(Stored data)

'''

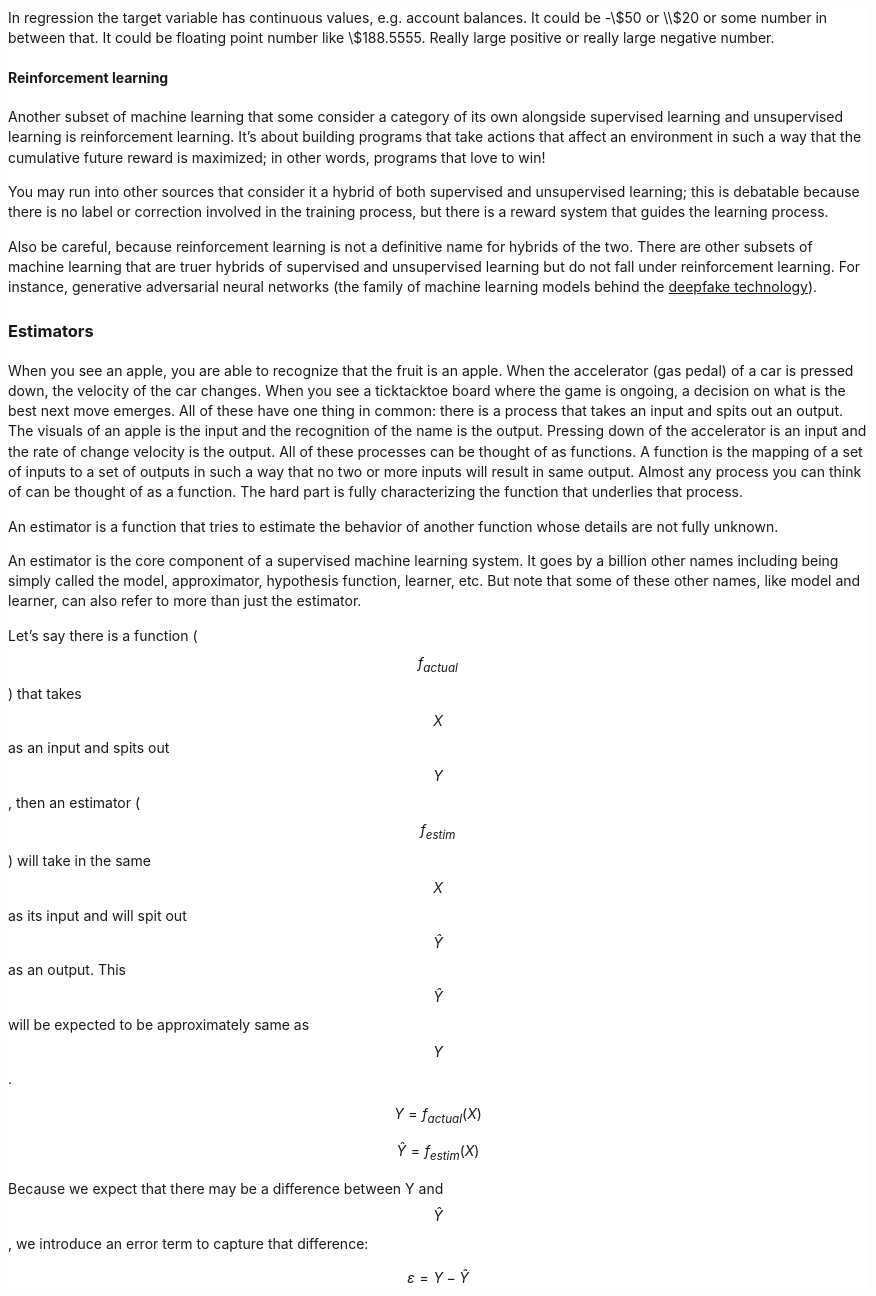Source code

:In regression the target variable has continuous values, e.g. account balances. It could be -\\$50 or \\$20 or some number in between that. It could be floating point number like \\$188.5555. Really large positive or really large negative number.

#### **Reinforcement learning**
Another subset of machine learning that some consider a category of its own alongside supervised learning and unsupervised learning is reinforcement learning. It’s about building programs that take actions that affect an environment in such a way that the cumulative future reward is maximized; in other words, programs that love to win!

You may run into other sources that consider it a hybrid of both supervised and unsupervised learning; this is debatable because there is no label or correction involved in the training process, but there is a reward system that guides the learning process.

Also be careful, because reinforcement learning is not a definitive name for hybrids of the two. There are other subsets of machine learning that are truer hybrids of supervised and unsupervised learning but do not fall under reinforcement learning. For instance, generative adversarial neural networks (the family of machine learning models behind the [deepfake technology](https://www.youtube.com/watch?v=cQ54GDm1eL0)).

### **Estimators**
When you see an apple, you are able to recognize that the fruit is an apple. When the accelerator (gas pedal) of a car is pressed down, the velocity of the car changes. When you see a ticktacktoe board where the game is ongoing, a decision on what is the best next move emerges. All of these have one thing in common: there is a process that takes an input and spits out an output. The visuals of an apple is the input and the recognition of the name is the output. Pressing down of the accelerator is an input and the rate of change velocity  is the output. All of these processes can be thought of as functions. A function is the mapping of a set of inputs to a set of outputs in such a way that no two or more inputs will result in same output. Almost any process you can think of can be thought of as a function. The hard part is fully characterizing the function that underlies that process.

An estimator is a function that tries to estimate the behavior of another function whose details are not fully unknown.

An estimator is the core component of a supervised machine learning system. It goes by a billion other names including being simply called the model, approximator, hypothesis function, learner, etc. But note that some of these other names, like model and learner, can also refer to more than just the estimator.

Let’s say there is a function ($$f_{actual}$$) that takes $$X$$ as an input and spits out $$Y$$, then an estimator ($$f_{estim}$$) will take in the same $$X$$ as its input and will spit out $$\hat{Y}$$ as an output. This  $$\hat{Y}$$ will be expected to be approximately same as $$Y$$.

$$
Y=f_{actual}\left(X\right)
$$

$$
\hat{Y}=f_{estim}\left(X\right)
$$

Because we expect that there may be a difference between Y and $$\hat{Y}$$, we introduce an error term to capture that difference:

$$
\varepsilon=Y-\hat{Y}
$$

'''

Set each line of the records down again exactly as it reads. Omit the pictures.

> THE COMPLETED TASK
Source code

:In regression the target variable has continuous values, e.g. account balances. It could be -\\$50 or \\$20 or some number in between that. It could be floating point number like \\$188.5555. Really large positive or really large negative number.

#### **Reinforcement learning**
Another subset of machine learning that some consider a category of its own alongside supervised learning and unsupervised learning is reinforcement learning. It’s about building programs that take actions that affect an environment in such a way that the cumulative future reward is maximized; in other words, programs that love to win!

You may run into other sources that consider it a hybrid of both supervised and unsupervised learning; this is debatable because there is no label or correction involved in the training process, but there is a reward system that guides the learning process.

Also be careful, because reinforcement learning is not a definitive name for hybrids of the two. There are other subsets of machine learning that are truer hybrids of supervised and unsupervised learning but do not fall under reinforcement learning. For instance, generative adversarial neural networks (the family of machine learning models behind the [deepfake technology](https://www.youtube.com/watch?v=cQ54GDm1eL0)).

### **Estimators**
When you see an apple, you are able to recognize that the fruit is an apple. When the accelerator (gas pedal) of a car is pressed down, the velocity of the car changes. When you see a ticktacktoe board where the game is ongoing, a decision on what is the best next move emerges. All of these have one thing in common: there is a process that takes an input and spits out an output. The visuals of an apple is the input and the recognition of the name is the output. Pressing down of the accelerator is an input and the rate of change velocity  is the output. All of these processes can be thought of as functions. A function is the mapping of a set of inputs to a set of outputs in such a way that no two or more inputs will result in same output. Almost any process you can think of can be thought of as a function. The hard part is fully characterizing the function that underlies that process.

An estimator is a function that tries to estimate the behavior of another function whose details are not fully unknown.

An estimator is the core component of a supervised machine learning system. It goes by a billion other names including being simply called the model, approximator, hypothesis function, learner, etc. But note that some of these other names, like model and learner, can also refer to more than just the estimator.

Let’s say there is a function ($$f_{actual}$$) that takes $$X$$ as an input and spits out $$Y$$, then an estimator ($$f_{estim}$$) will take in the same $$X$$ as its input and will spit out $$\hat{Y}$$ as an output. This  $$\hat{Y}$$ will be expected to be approximately same as $$Y$$.

$$
Y=f_{actual}\left(X\right)
$$

$$
\hat{Y}=f_{estim}\left(X\right)
$$

Because we expect that there may be a difference between Y and $$\hat{Y}$$, we introduce an error term to capture that difference:

$$
\varepsilon=Y-\hat{Y}
$$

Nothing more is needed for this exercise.